+++ QUOTED TEXT
The left does a lot of this kind of thing. Have you noticed?
Take “rights,” a topic much in the news of late. Have you ever heard anyone ask a leftist, “so just what is a right, anyway?”
Of course, if you did ask one, she’d immediately launch into the typical laundry list: “Well, abortion is a right, and so is health care. And contraception. And a living wage. And gay marriage, of course. And…” But if you asked her what rights actually are — where do they come from? how do we get them? and how do we know? — it’s a million to one the question never even occurred to her.
Near as I can tell, the left believes “rights” emanate somehow from the ether, achieve some kind of jelly-like consistency by passing somewhere in the neighborhood of the media, and are finally made solid via Supreme Court rulings. They’re essentially procedural — our rights are what the New York Times editorial board tells us they are, as soon as Anthony Kennedy agrees.
++++++
+++ RECORDS PROVIDED
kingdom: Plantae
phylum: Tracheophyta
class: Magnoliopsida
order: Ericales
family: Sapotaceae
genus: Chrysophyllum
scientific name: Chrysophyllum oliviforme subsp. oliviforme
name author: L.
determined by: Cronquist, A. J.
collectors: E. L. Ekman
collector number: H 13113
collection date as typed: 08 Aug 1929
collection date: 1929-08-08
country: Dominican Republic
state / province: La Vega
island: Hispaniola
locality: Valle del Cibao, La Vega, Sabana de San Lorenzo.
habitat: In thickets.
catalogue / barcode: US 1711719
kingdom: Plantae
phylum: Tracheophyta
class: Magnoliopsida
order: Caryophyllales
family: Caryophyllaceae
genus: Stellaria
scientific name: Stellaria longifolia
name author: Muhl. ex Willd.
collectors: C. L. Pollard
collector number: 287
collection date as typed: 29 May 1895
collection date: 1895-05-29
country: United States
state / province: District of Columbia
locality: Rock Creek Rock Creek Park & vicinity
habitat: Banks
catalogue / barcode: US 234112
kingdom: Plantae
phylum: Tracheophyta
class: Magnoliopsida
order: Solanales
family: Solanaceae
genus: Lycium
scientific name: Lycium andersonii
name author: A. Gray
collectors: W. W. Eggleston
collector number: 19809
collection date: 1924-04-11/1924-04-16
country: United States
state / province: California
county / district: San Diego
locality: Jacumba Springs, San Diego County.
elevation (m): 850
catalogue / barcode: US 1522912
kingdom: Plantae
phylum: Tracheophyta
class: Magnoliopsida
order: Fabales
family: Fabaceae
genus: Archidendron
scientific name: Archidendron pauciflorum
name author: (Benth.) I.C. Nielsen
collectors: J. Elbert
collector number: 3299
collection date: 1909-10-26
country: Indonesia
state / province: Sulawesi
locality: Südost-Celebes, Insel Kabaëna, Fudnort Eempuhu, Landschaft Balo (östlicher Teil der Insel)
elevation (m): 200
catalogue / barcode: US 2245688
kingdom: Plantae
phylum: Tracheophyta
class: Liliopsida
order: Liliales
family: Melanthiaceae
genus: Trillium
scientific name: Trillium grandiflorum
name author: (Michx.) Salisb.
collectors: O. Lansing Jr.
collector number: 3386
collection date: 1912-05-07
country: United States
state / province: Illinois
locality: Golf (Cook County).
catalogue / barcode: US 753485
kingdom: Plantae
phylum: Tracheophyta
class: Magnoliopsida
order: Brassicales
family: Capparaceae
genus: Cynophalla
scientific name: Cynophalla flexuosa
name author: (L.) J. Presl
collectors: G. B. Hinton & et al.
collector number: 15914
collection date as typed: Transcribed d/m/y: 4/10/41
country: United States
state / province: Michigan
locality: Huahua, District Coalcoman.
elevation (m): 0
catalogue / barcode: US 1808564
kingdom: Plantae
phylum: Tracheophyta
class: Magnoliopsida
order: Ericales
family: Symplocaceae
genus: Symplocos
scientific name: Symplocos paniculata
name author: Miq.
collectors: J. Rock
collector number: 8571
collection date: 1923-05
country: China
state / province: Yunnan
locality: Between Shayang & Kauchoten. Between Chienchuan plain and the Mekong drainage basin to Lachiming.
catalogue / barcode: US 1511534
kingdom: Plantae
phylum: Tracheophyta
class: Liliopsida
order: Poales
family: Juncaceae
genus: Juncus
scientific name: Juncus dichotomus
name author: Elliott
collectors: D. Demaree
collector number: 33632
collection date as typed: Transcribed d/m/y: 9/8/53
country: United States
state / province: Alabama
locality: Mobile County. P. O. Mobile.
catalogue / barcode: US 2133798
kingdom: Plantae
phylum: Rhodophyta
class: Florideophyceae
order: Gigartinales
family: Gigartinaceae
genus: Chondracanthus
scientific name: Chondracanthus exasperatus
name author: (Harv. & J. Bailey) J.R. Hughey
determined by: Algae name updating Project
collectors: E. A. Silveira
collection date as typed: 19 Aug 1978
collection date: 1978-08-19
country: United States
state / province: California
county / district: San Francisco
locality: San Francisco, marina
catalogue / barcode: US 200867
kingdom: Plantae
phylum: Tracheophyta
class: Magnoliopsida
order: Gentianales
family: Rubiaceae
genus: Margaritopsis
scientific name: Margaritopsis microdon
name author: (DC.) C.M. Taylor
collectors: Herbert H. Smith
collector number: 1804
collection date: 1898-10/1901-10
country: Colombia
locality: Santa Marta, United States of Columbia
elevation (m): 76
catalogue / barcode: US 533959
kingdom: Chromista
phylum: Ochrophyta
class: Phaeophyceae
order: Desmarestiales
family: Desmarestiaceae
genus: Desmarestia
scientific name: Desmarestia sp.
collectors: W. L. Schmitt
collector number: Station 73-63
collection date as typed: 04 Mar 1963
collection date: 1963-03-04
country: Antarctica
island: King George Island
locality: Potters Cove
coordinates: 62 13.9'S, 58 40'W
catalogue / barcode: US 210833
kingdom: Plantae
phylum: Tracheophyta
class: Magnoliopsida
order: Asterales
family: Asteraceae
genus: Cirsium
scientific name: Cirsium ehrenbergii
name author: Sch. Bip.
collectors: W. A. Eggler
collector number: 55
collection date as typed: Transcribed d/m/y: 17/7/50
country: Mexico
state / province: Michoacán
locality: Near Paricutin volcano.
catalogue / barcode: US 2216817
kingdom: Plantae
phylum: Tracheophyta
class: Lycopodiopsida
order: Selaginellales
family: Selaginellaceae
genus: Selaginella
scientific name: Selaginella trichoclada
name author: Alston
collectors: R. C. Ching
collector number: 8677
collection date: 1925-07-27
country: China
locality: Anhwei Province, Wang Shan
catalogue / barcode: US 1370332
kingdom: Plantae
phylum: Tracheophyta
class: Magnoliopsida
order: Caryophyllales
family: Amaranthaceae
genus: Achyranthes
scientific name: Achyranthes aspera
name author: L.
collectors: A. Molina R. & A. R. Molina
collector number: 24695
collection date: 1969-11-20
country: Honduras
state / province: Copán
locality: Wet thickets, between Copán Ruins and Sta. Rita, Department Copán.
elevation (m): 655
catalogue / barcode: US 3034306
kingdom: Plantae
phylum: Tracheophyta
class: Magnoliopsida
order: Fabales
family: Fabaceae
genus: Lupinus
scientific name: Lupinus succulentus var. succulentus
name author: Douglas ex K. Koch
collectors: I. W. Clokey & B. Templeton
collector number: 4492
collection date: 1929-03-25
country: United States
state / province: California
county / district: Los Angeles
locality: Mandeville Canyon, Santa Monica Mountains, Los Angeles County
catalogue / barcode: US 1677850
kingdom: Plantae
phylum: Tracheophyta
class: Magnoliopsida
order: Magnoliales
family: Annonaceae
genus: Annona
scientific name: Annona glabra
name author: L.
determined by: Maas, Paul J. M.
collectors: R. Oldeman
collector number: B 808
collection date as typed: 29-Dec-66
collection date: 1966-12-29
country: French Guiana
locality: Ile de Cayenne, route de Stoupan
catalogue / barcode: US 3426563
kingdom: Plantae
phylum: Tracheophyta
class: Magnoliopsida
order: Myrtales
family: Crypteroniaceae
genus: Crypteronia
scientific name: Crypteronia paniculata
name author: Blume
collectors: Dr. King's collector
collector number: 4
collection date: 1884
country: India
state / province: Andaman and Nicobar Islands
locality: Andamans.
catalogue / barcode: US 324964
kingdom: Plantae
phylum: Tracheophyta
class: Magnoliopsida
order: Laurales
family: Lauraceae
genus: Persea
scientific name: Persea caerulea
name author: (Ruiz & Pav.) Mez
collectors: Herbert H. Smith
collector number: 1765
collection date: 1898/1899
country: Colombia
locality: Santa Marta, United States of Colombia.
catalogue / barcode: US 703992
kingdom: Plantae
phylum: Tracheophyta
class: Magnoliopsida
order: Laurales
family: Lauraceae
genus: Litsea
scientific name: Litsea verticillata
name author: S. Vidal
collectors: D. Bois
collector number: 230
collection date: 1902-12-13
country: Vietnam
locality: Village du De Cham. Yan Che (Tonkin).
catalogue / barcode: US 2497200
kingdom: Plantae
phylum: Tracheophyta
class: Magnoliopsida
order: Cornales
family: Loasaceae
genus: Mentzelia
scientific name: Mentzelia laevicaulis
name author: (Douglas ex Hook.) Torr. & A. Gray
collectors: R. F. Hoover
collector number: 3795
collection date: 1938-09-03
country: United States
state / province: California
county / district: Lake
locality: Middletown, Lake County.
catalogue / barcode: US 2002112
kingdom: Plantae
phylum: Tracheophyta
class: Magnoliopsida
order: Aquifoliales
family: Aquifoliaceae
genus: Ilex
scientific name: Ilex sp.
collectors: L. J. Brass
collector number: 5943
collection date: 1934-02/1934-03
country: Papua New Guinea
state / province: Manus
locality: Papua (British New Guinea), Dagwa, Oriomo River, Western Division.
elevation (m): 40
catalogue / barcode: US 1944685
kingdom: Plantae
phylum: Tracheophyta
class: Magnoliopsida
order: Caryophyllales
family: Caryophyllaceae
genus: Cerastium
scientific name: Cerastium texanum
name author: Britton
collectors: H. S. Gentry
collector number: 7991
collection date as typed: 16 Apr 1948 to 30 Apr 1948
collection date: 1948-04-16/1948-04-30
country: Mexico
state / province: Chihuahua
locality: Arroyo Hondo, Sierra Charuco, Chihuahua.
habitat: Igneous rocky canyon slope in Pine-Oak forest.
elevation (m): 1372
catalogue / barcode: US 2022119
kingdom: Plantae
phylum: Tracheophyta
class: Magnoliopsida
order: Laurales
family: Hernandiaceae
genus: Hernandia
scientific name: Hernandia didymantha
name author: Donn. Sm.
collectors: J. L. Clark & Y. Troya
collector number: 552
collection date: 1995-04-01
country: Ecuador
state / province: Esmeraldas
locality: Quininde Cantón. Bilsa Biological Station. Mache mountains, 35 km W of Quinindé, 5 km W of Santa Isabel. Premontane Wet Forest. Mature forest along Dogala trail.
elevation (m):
++++++
## SET OF TASKS
1 – Answer these questions from the passage on rights.
(a) Which right is named first in the laundry list?
(b) Which court's rulings make rights solid?
(c) Whose agreement settles what the editorial board says our rights are?
2 – Translate this sentence from the passage on rights into French: "Take “rights,” a topic much in the news of late."
3 – Repeat the passage on rights from "Near as I can" up to and including "Anthony Kennedy agrees.".

## IN RESPONSE
1 –
(a) Abortion
(b) The Supreme Court
(c) Anthony Kennedy's

2 – Prenez les « droits », un sujet très présent dans l'actualité ces derniers temps.

3 –
Near as I can tell, the left believes “rights” emanate somehow from the ether, achieve some kind of jelly-like consistency by passing somewhere in the neighborhood of the media, and are finally made solid via Supreme Court rulings. They’re essentially procedural — our rights are what the New York Times editorial board tells us they are, as soon as Anthony Kennedy agrees.